Rails applications already have these translations either in ActiveSupport's locale (Rails 4) or in ActionView's locale (Rails 3).
In case your setup doesn't have the translations, here's an example for `en`:

```yml
en:
  number:
    human:
      storage_units:
        format: "%n %u"
        units:
          byte:
            one:   "Byte"
            other: "Bytes"
          kb: "KB"
          mb: "MB"
          gb: "GB"
          tb: "TB"
```

## Further Instructions

If you are using `:strict` or `:relaxed` mode, for content types which are not supported
by mime-types gem, you need to register those content types.
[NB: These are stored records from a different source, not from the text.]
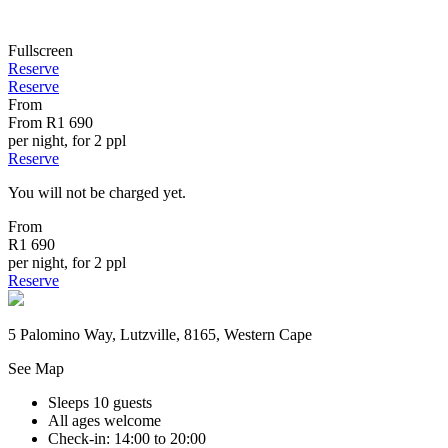
Fullscreen
Reserve
Reserve
From
From
R1 690
per night, for 2 ppl
Reserve
You will not be charged yet.
From
R1 690
per night, for 2 ppl
Reserve
5 Palomino Way, Lutzville, 8165, Western Cape
See Map
Sleeps 10 guests
All ages welcome
Check-in: 14:00 to 20:00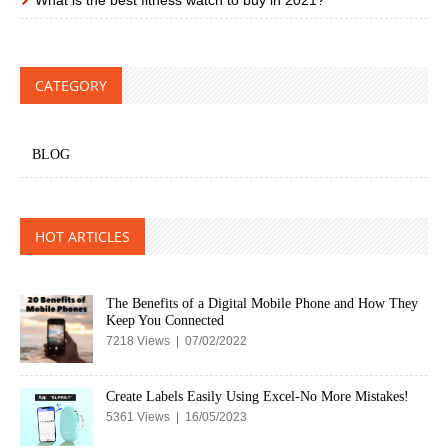
CATEGORY
BLOG
HOT ARTICLES
The Benefits of a Digital Mobile Phone and How They
Keep You Connected
7218 Views | 07/02/2022
Create Labels Easily Using Excel-No More Mistakes!
5361 Views | 16/05/2023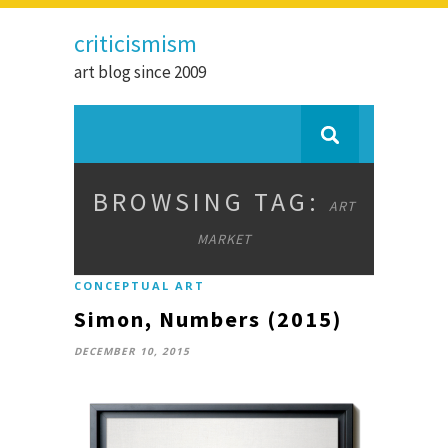
criticismism
art blog since 2009
BROWSING TAG:
ART
MARKET
CONCEPTUAL ART
Simon, Numbers (2015)
DECEMBER 10, 2015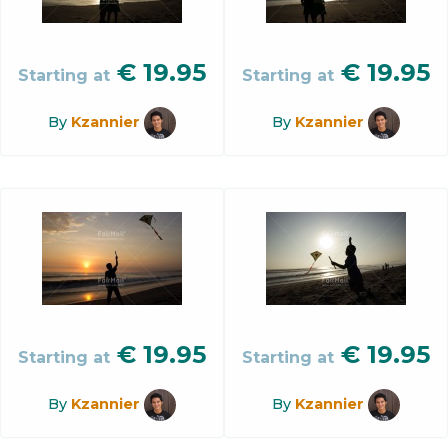
€
19.95
€
19.95
Starting at
Starting at
By
Kzannier
By
Kzannier
€
19.95
€
19.95
Starting at
Starting at
By
Kzannier
By
Kzannier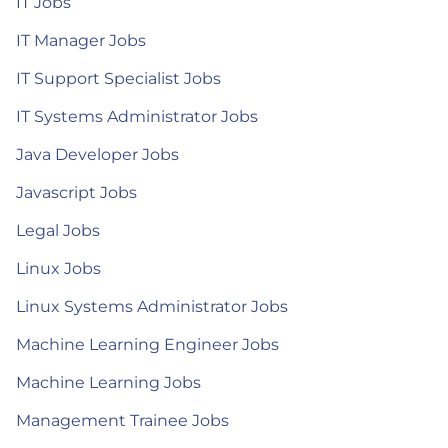
IT Jobs
IT Manager Jobs
IT Support Specialist Jobs
IT Systems Administrator Jobs
Java Developer Jobs
Javascript Jobs
Legal Jobs
Linux Jobs
Linux Systems Administrator Jobs
Machine Learning Engineer Jobs
Machine Learning Jobs
Management Trainee Jobs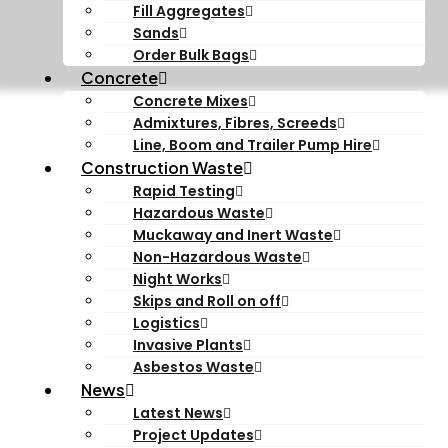
Fill Aggregates
Sands
Order Bulk Bags
Concrete
Concrete Mixes
Admixtures, Fibres, Screeds
Line, Boom and Trailer Pump Hire
Construction Waste
Rapid Testing
Hazardous Waste
Muckaway and Inert Waste
Non-Hazardous Waste
Night Works
Skips and Roll on off
Logistics
Invasive Plants
Asbestos Waste
News
Latest News
Project Updates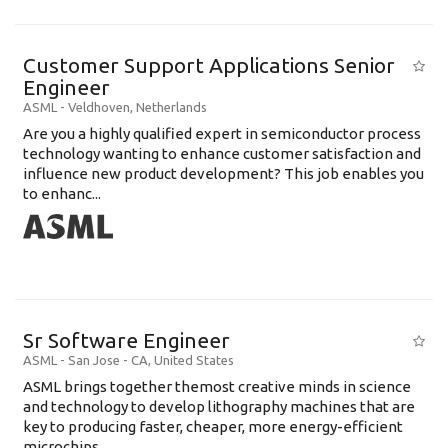
Customer Support Applications Senior
Engineer
ASML
-
Veldhoven
,
Netherlands
Are you a highly qualified expert in semiconductor process
technology wanting to enhance customer satisfaction and
influence new product development? This job enables you
to enhanc...
Sr Software Engineer
ASML
-
San Jose - CA
,
United States
ASML brings together themost creative minds in science
and technology to develop lithography machines that are
key to producing faster, cheaper, more energy-efficient
microchips. ...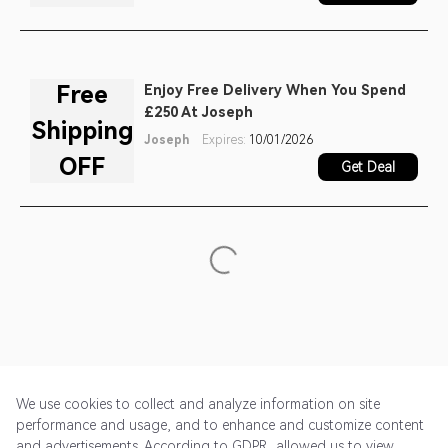
Free
Enjoy Free Delivery When You Spend
£250 At Joseph
Shipping
Joseph
Expires:
10/01/2026
OFF
Get Deal
We use cookies to collect and analyze information on site
performance and usage, and to enhance and customize content
and advertisements. According to GDPR, allowed us to view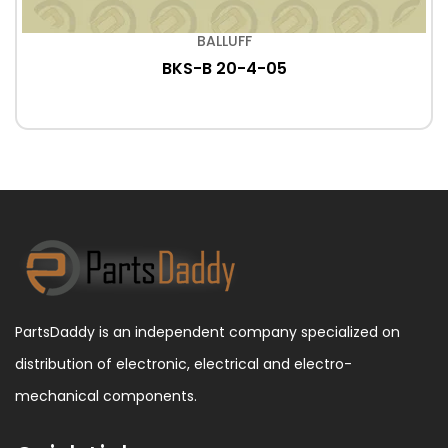
BALLUFF
BKS-B 20-4-05
PartsDaddy is an independent company specialized on
distribution of electronic, electrical and electro-
mechanical components.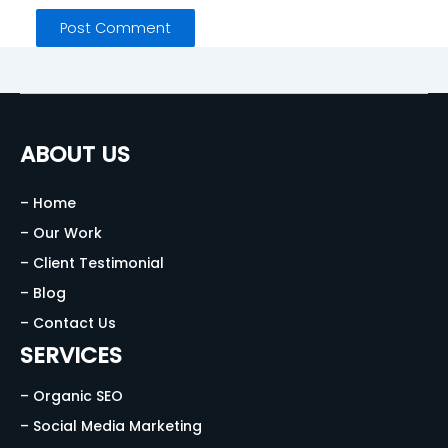
ABOUT US
– Home
– Our Work
– Client Testimonial
– Blog
– Contact Us
SERVICES
– Organic SEO
– Social Media Marketing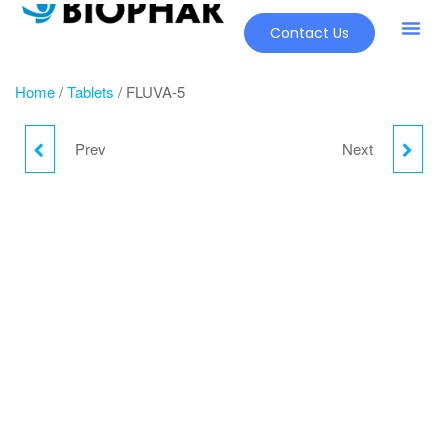
Contact Us
Our Pr
New Pr
Home
/
Tablets
/ FLUVA-5
Prev
Next
FLUVA-10
HYHOLD 25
For example, you can register
`.docx` in the initializer:
```Ruby
# config/initializers/mime_types.rb
Mime::Type.register "application/vnd.openxmlformats-officedocument.wordprocessingml.document", :docx
```

If you want to see what content type `:strict` mode returns, run this command in the shell:
```Shell
$ file -b --mime-type your-file.xxx
```

## Issues

**Carrierwave** - You are adding file validators to a model, then you are recommended to keep extension_white_list &/
extension_black_list in the uploaders (in case you don't have, add that method).
As of this writing (see [issue](https://github.com/carrierwaveuploader/carrierwave/issues/361)), Carrierwave
uploaders start processing a file immediately after its assignment (even before the validators are called).

## Tests

```Shell
$ rake
$ rake test:unit
$ rake test:integration
$ rubocop

# test different active model versions
$ bundle exec appraisal install
$ bundle exec appraisal rake
```

## Problems

Please use GitHub's [issue tracker](http://github.com/musaffa/file_validations/issues).

## Contributing

1. Fork it
2. Create your feature branch (`git checkout -b my-new-feature`)
3. Commit your changes (`git commit -am 'Added some feature'`)
4. Push to the branch (`git push origin my-new-feature`)
5. Create a new Pull Request

## Inspirations

* [PaperClip](https://github.com/thoughtbot/paperclip)

## License

This project rocks and uses MIT-LICENSE.